After applying a log transformation, the differences between education categories become clearer, and the skewness of income distributions is reduced. The higher the education level, the higher the income is and the differences between categories are more easily comparable due to the log scale.

Is realrinc affected by education (educcat) when reorder education is reordered based on the median of realrinc?

wages_clean %>%
  gf_boxplot(
    reorder(educcat, realrinc, FUN = median) ~ log(realrinc),
    fill = ~educcat,
    alpha = 0.3
  ) %>%
  gf_labs(title = "Plot 3C: Log(Income) by Education Category, sorted") %>%
  gf_labs(
    x = "Log Income",
    y = "Education Category"
  )

By reordering the education categories based on the median income, the plot more clearly shows the increasing in income as education levels rise.

realrinc by education sorted by median of realrinc with a logged x-axis

Notes: ‘FUN = median’ tells R to apply the median function to a group of values, calculating the middle value of each subset, often used for summarizing or sorting data based on average. FUN stands for function, and this function can be used for calculations like mean, sum, and more.

wages_clean %>%
  gf_boxplot(reorder(educcat, realrinc, FUN = median) ~ realrinc,
    fill = ~educcat,
    alpha = 0.5
  ) %>%
  gf_refine(scale_x_log10()) %>%
  gf_labs(
    title = "Plot 3D: Income by Education Category, sorted",
    subtitle = "Log Income"
  ) %>%
  gf_labs(
    x = "Income",
    y = "Education Category"
  )

Since the education categories sorted and the income axis logged, the income spread looks more balanced, making it easier to compare different education levels.

Is realrinc affected by combinations of factors like gender, education, marital status and number of children?

wages %>%
  drop_na() %>%
  gf_boxplot(reorder(educcat, realrinc) ~ log10(realrinc),
    fill = ~educcat,
    alpha = 0.5
  ) %>%
  gf_facet_wrap(vars(childs)) %>%
  gf_refine(scale_fill_brewer(type = "qual", palette = "Dark2")) %>%
  gf_labs(
    title = "Plot 4A: Log Income by Education Category and Family Size",
    x = "Log income",
    y = "No. of Children"
  )

Individuals with more children tend to have slightly different income patterns, but education still plays a important role.

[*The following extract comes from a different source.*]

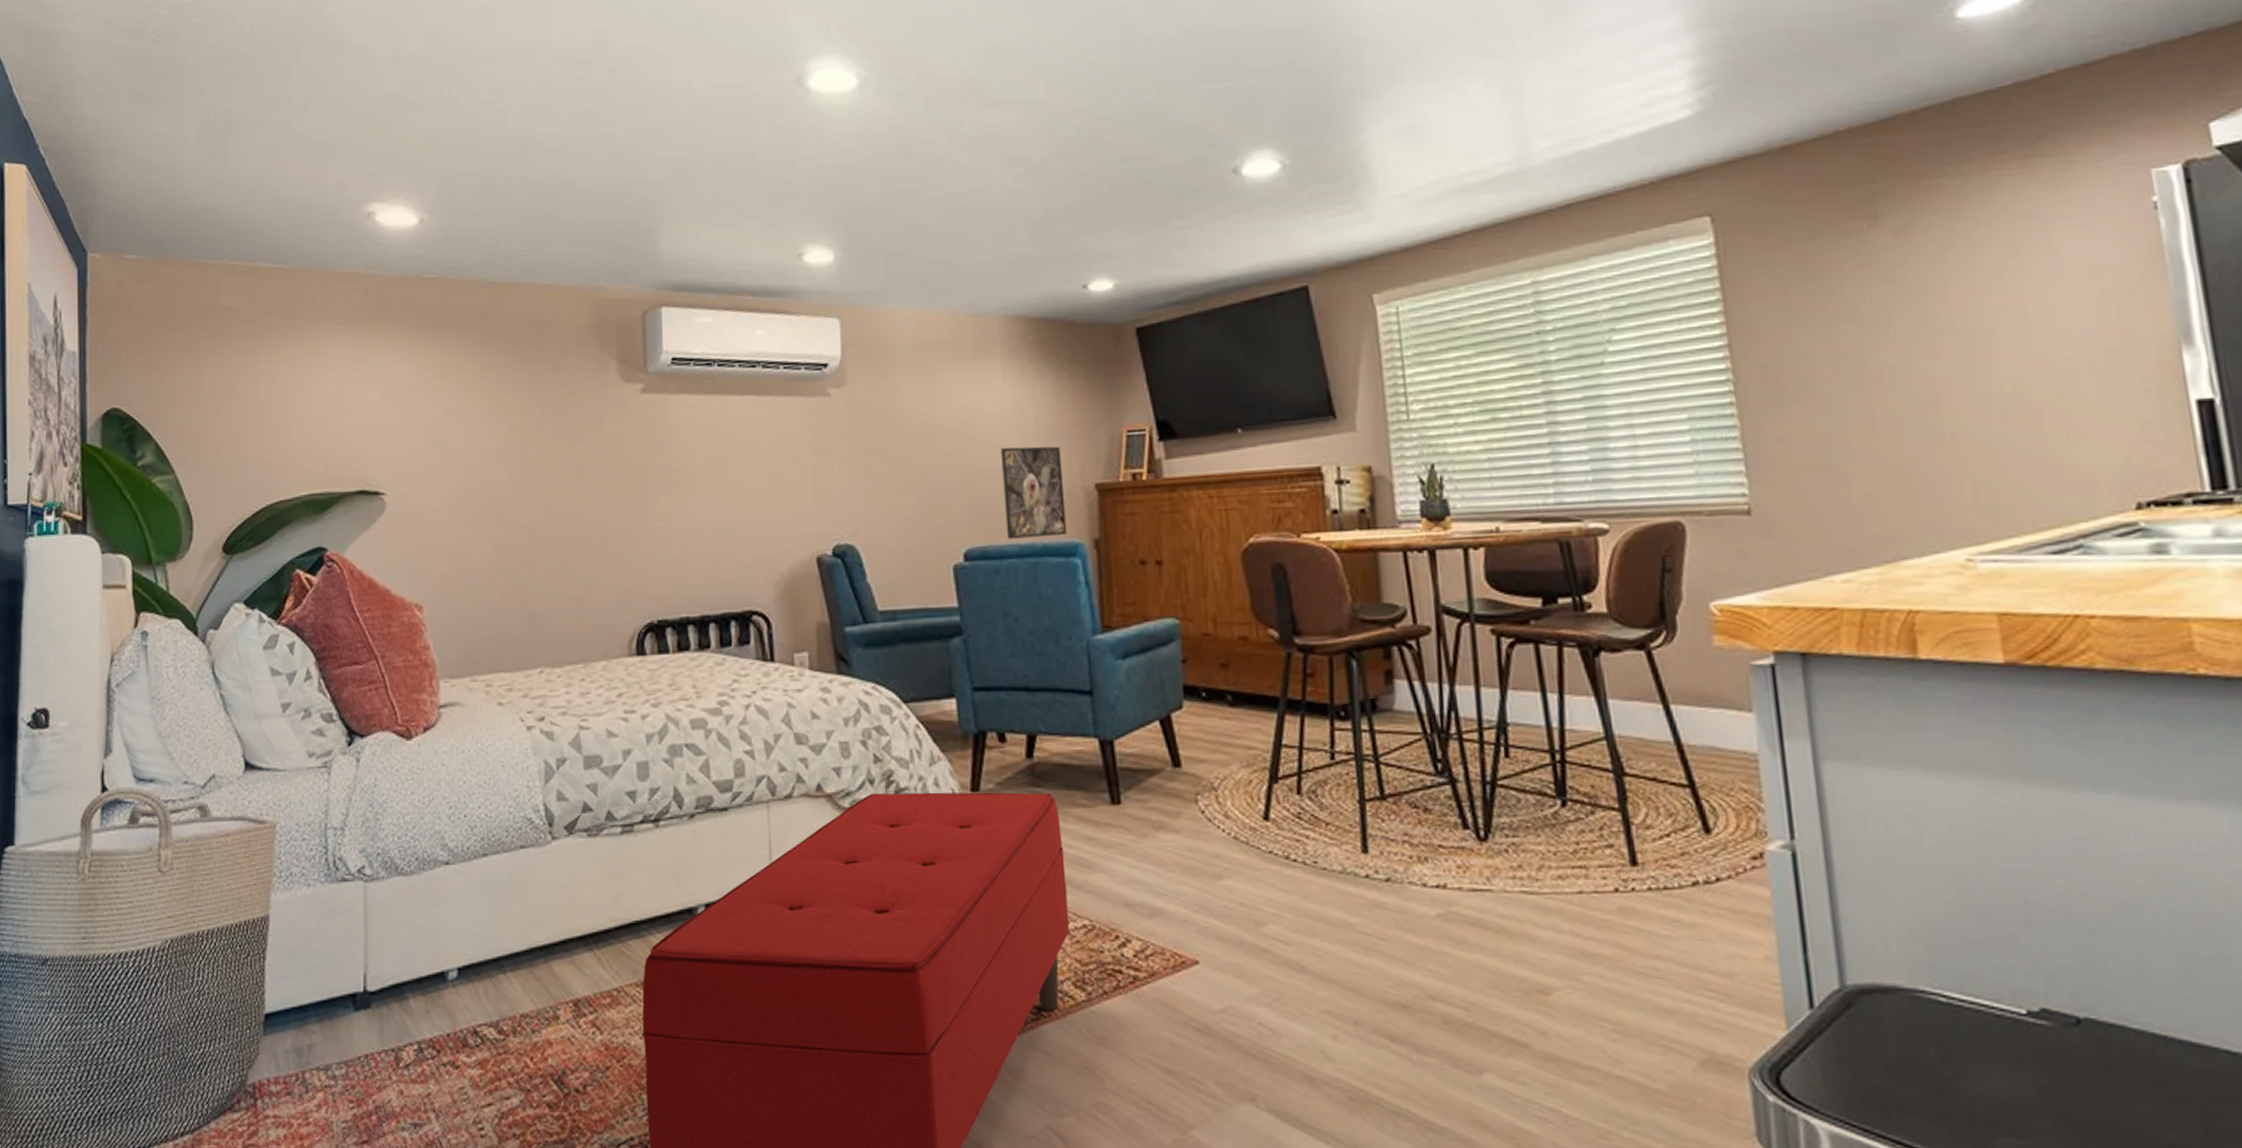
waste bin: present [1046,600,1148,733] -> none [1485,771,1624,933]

The faceting by number of children shows how family size interacts with education to affect income levels.

Logged realrinc by number of children facetted by gender

wages %>%
  drop_na() %>%
  mutate(childs = as_factor(childs)) %>%
  gf_boxplot(childs ~ log10(realrinc),
    group = ~childs,
    fill = ~childs,
    alpha = 0.5
  ) %>%
  gf_facet_wrap(~gender) %>%
  gf_refine(scale_fill_brewer(type = "qual", palette = "Set3")) %>%
  gf_labs(
    title = "Plot 4B: Log Income by Gender and Family Size",
    x = "Log income",
    y = "No. of Children"
  )

Males tend to have higher incomes regardless of family size, but the differences between family sizes vary slightly by gender. This shows that while income is influenced by both gender and family size, gender plays a more important role.

Logged realrinc by gender facetted by number of children

wages %>%
  drop_na() %>%
  mutate(childs = as_factor(childs)) %>%
  gf_boxplot(gender ~ log10(realrinc),
    group = ~gender,
    fill = ~gender,
    alpha = 0.5
  ) %>%
  gf_facet_wrap(~childs) %>%
  gf_refine(scale_fill_brewer(type = "qual", palette = "Set3")) %>%
  gf_labs(
    title = "Plot 4C: Log Income by Gender and Family Size",
    x = "Log income",
    y = "No. of Children"
  )

In this plot, gender and income are analyzed using a log10 scale, faceted by the number of children. It highlights that males earn more than females across all family sizes, highlighting gender differences.

Logged realrinc by gender facetted by education

wages %>%
  drop_na() %>%
  mutate(childs = as_factor(childs)) %>%
  gf_boxplot(gender ~ log10(realrinc),
    group = ~gender,
    fill = ~gender,
    alpha = 0.5
  ) %>%
  gf_facet_wrap(~educcat) %>%
  gf_refine(scale_fill_brewer(type = "qual", palette = "Set3")) %>%
  gf_labs(
    title = "Plot 4C: Log Income by Gender and Family Size",
    x = "Log income",
    y = "No. of Children"
  )

Income by gender within each education category shows that even at higher education levels, males tend to earn more than females. Even with higher education, women tend to earn less than men.